Segundo a ABOL, a integração entre rodovias, ferrovias, hidrovias, portos e aeroportos é necessária para aumentar a eficiência das cadeias de abastecimento, reduzir custos e ampliar a competitividade brasileira. A entidade propõe uma atuação coordenada entre governo e setor privado para superar gargalos de infraestrutura e melhorar as conexões entre os diferentes modais.
Entre as medidas sugeridas está a criação de uma Governança Nacional da Multimodalidade, responsável por coordenar políticas e investimentos. A associação também defende a modernização das conexões físicas entre os modais, a integração de procedimentos legais e documentais e a ampliação da capacidade de silos e estruturas de armazenagem, especialmente diante do crescimento da produção agrícola.
Atualmente, apenas 31% dos operadores logísticos conseguem oferecer serviços efetivamente intermodais ou multimodais, segundo a entidade. Para ampliar essa participação, a ABOL aponta a necessidade de mecanismos de financiamento e maior previsibilidade regulatória.
Outro ponto destacado é o nível de investimentos em infraestrutura de transportes. O Brasil aplica cerca de 0,7% do PIB por ano na rede de transportes, enquanto estimativas citadas pela associação indicam a necessidade de aproximadamente 2% do PIB para conservação, modernização e expansão da capacidade existente.
Política para o futuro do trabalho
Outra proposta da ABOL está relacionada à escassez de profissionais na logística. A entidade aponta a falta de motoristas, trabalhadores de armazéns e especialistas em novas tecnologias como um obstáculo à expansão das operações.
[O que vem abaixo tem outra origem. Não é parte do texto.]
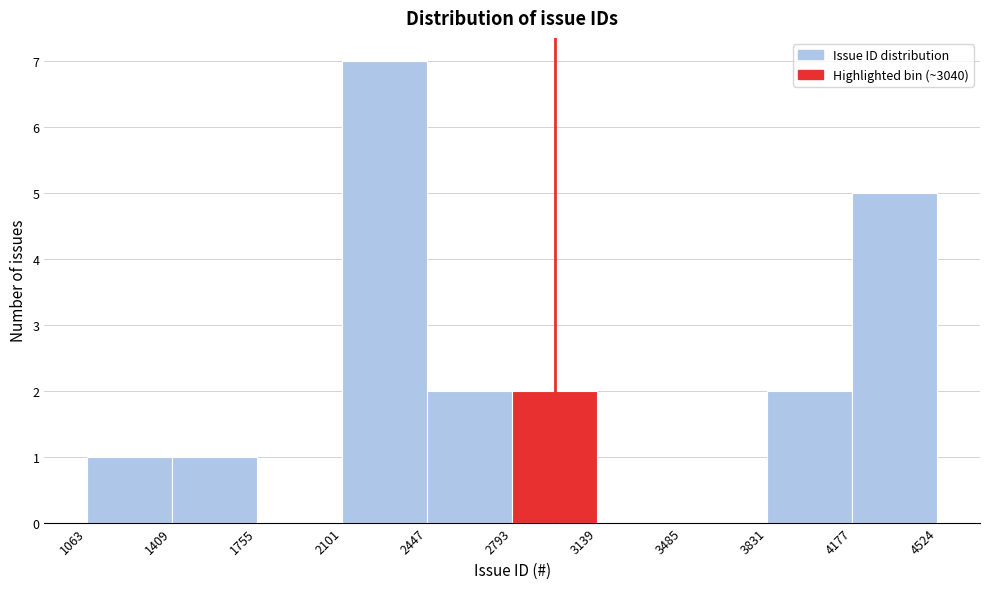

Reading left to right, list every bar in this chart as the range it spans on the x-axis followed by its height. The values are not printed on the chart, so give them approximately, as read against the axis.

1063 to 1409: 1
1409 to 1755: 1
1755 to 2101: 0
2101 to 2447: 7
2447 to 2793: 2
2793 to 3139: 2
3139 to 3485: 0
3485 to 3831: 0
3831 to 4177: 2
4177 to 4524: 5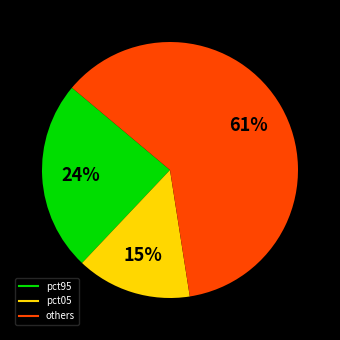

Does any single category account for the majority?

Yes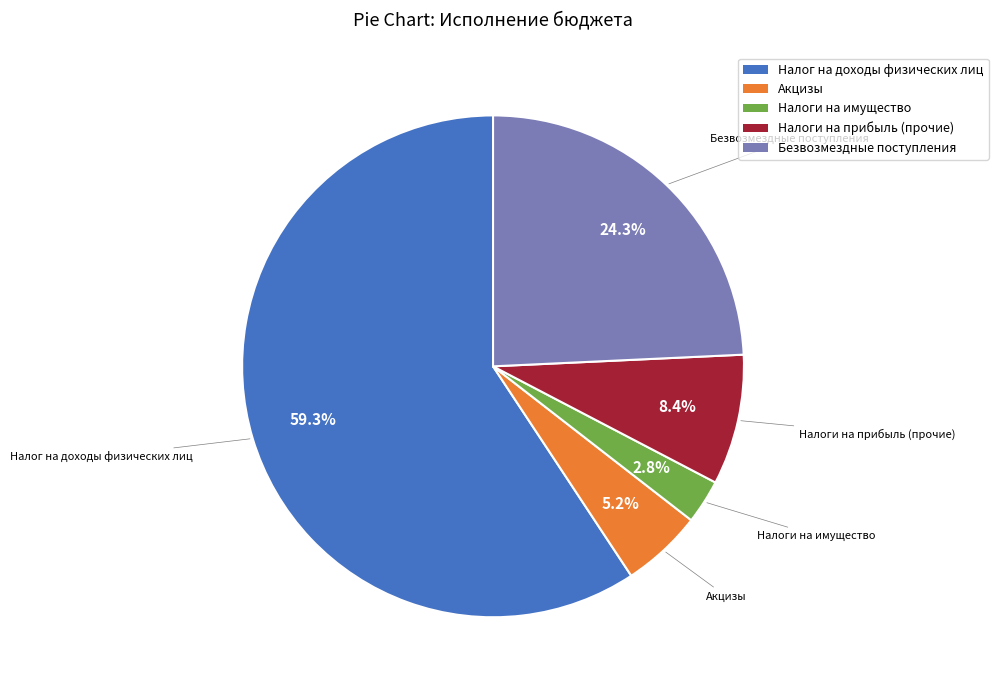

Which has a higher value, Безвозмездные поступления or Налоги на прибыль (прочие)?

Безвозмездные поступления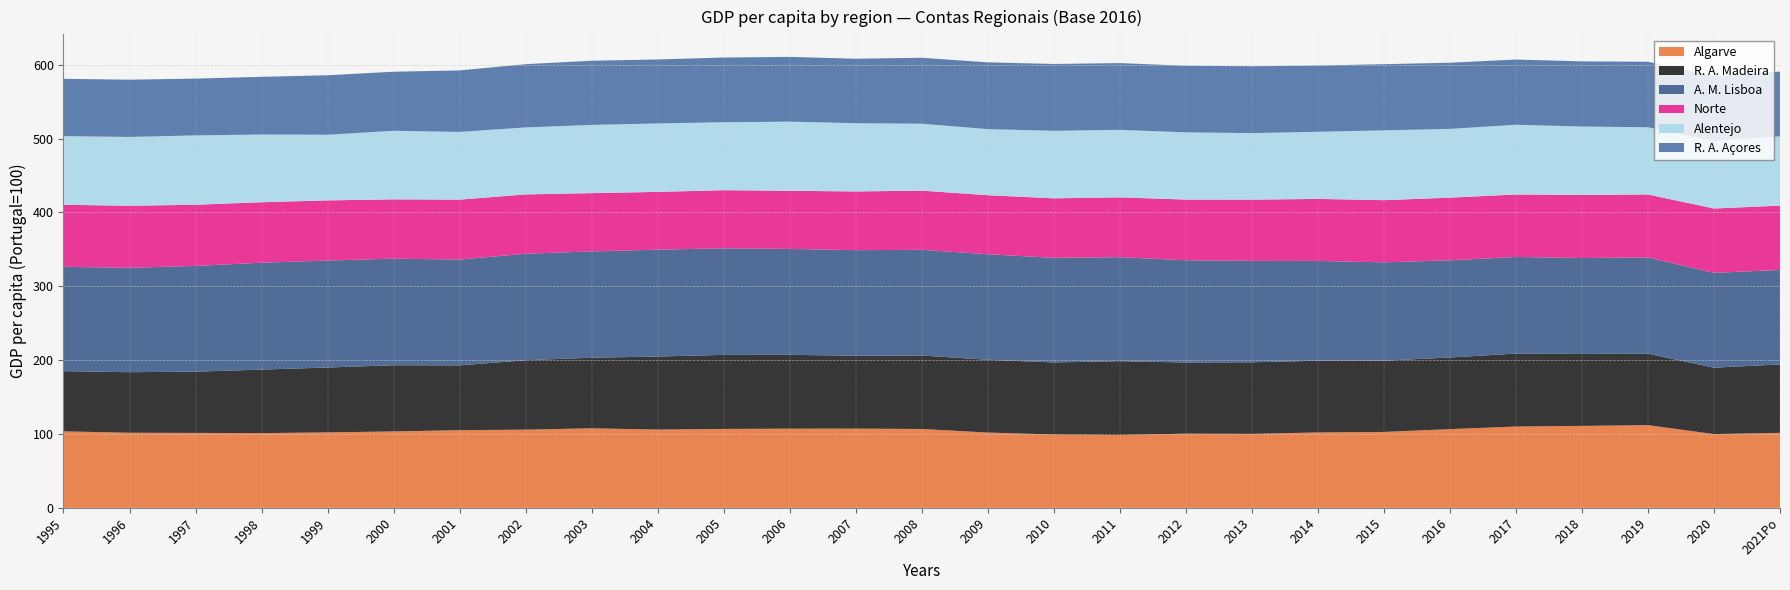

Reading left to right, list all the values displayed in this chart.

Algarve: 1995=103.6	1996=101.7	1997=101.5	1998=101.2	1999=102.2	2000=103.5	2001=105.2	2002=105.9	2003=107.7	2004=106.0	2005=106.9	2006=107.2	2007=107.3	2008=106.8	2009=102.0	2010=99.3	2011=98.6	2012=100.5	2013=100.2	2014=102.1	2015=102.8	2016=106.6	2017=110.1	2018=111.0	2019=112.0	2020=99.9	2021Po=101.6
R. A. Madeira: 1995=81.5	1996=82.0	1997=82.9	1998=86.0	1999=87.8	2000=89.6	2001=87.7	2002=94.0	2003=95.6	2004=98.9	2005=100.2	2006=100.0	2007=98.7	2008=99.5	2009=98.5	2010=97.6	2011=100.0	2012=96.3	2013=96.9	2014=97.1	2015=96.5	2016=97.0	2017=98.8	2018=97.4	2019=96.8	2020=89.9	2021Po=92.6
A. M. Lisboa: 1995=141.3	1996=141.3	1997=143.2	1998=144.7	1999=144.9	2000=144.3	2001=143.3	2002=144.2	2003=143.9	2004=144.7	2005=144.3	2006=143.4	2007=142.9	2008=143.1	2009=142.9	2010=141.6	2011=140.8	2012=138.4	2013=137.3	2014=135.1	2015=133.1	2016=131.6	2017=130.8	2018=129.9	2019=130.2	2020=128.4	2021Po=127.9
Norte: 1995=84.0	1996=84.0	1997=82.8	1998=81.9	1999=81.4	2000=80.3	2001=81.1	2002=80.3	2003=78.9	2004=78.2	2005=78.7	2006=78.7	2007=79.5	2008=80.1	2009=79.9	2010=80.6	2011=81.0	2012=82.2	2013=82.9	2014=84.0	2015=84.2	2016=84.8	2017=84.6	2018=85.4	2019=85.3	2020=87.1	2021Po=87.1
Alentejo: 1995=92.9	1996=93.2	1997=93.9	1998=91.7	1999=88.9	2000=92.8	2001=91.7	2002=90.7	2003=92.4	2004=92.7	2005=92.0	2006=93.6	2007=92.4	2008=90.6	2009=89.5	2010=91.4	2011=91.4	2012=91.0	2013=90.1	2014=90.9	2015=94.5	2016=93.1	2017=94.4	2018=92.6	2019=91.0	2020=91.3	2021Po=93.9
R. A. Açores: 1995=77.6	1996=77.5	1997=76.9	1998=78.1	1999=80.5	2000=80.0	2001=83.3	2002=85.6	2003=86.9	2004=86.6	2005=87.6	2006=87.7	2007=87.3	2008=89.3	2009=90.4	2010=90.5	2011=90.4	2012=90.2	2013=90.5	2014=89.7	2015=89.6	2016=89.6	2017=88.3	2018=88.2	2019=88.7	2020=88.2	2021Po=87.6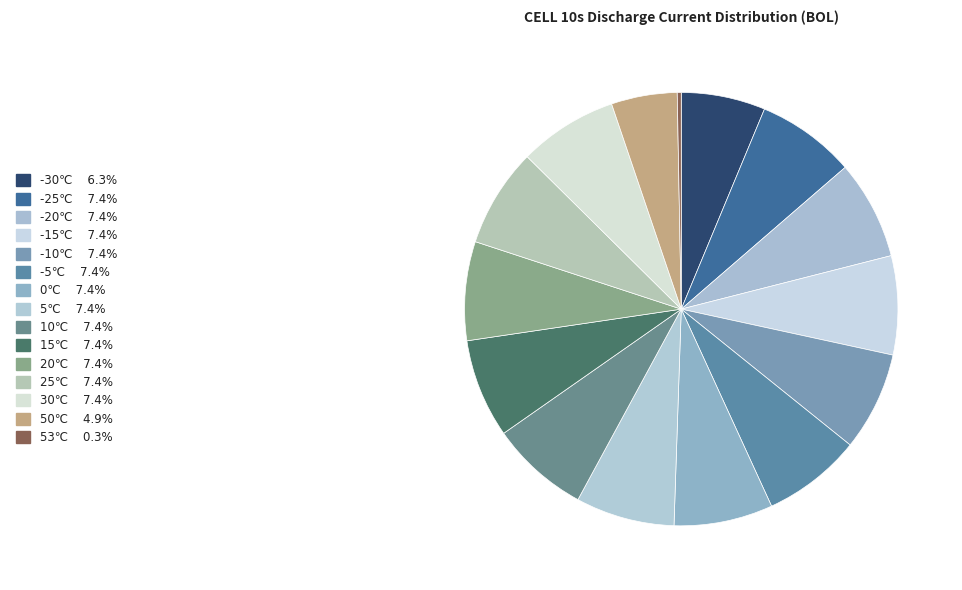

To the nearest percent, what portion does 20℃ represent?

7%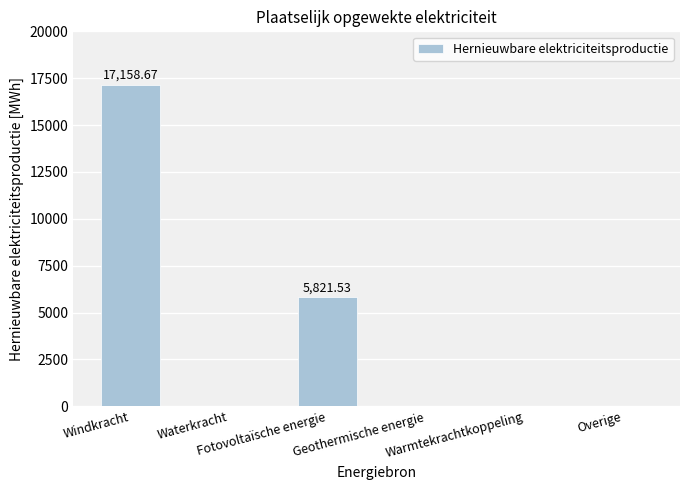

The chart shows a value of -6566.0 at Waterkracht. True or false?

False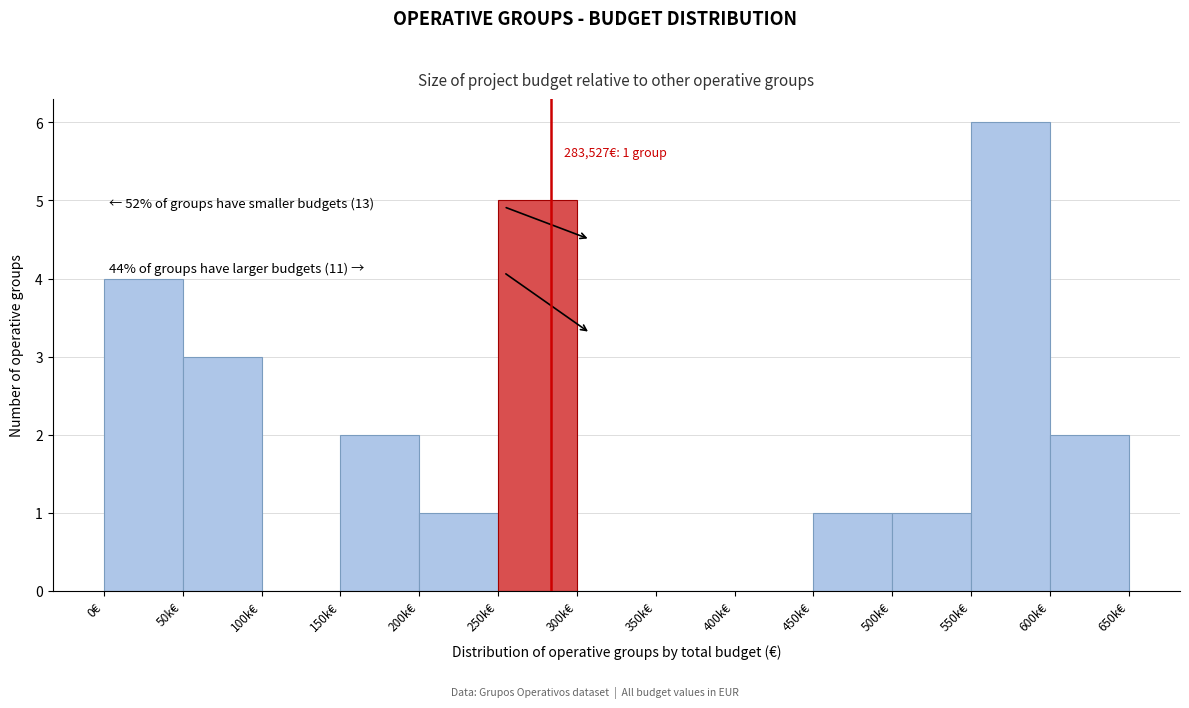

Reading right to left, what are all the values shown in this chart?

600k€=2	550k€=6	500k€=1	450k€=1	400k€=0	350k€=0	300k€=0	250k€=5	200k€=1	150k€=2	100k€=0	50k€=3	0€=4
Para enfrentar o problema, a associação propõe uma Política Nacional para o Futuro do Trabalho na Logística, com participação de governo, empresas, instituições de ensino, academia e trabalhadores. A iniciativa prevê ações de formação, qualificação e requalificação profissional.
A proposta também considera os impactos da inteligência artificial, automação e robotização sobre as atividades do setor. Na avaliação da entidade, essas tecnologias podem contribuir não apenas para substituir tarefas, mas também para suprir lacunas de mão de obra, elevar a produtividade e criar novas oportunidades profissionais.
A Carta Aberta da ABOL aos candidatos à Presidência da República também aborda ambiente regulatório e tributário e descarbonização como prioridades para a logística brasileira no período 2027-2030.